WHAT YOU WILL DO => Leave the pictures behind and repeat all the entries exactly.

EXTRACTED MATERIAL =>

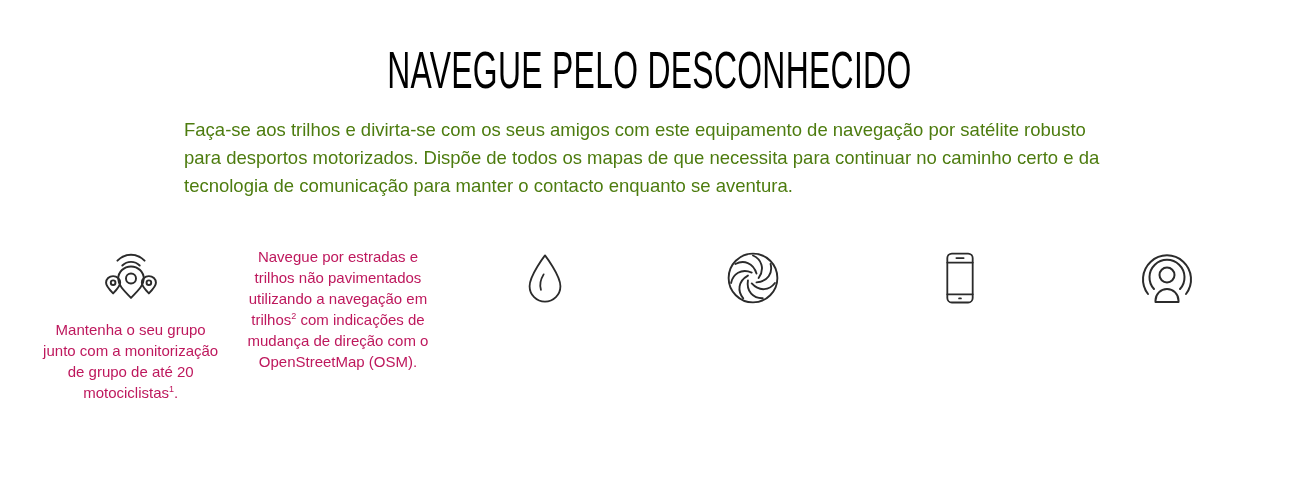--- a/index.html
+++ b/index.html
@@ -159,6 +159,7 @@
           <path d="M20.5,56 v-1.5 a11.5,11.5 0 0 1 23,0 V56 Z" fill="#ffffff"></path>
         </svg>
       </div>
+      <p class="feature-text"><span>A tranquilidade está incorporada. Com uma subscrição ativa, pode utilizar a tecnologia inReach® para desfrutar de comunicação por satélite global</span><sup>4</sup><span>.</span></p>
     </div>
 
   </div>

TASK ANSWER =>
--- a/index.html
+++ b/index.html
@@ -159,6 +159,7 @@
           <path d="M20.5,56 v-1.5 a11.5,11.5 0 0 1 23,0 V56 Z" fill="#ffffff"></path>
         </svg>
       </div>
+      <p class="feature-text"><span>A tranquilidade está incorporada. Com uma subscrição ativa, pode utilizar a tecnologia inReach® para desfrutar de comunicação por satélite global</span><sup>4</sup><span>.</span></p>
     </div>
 
   </div>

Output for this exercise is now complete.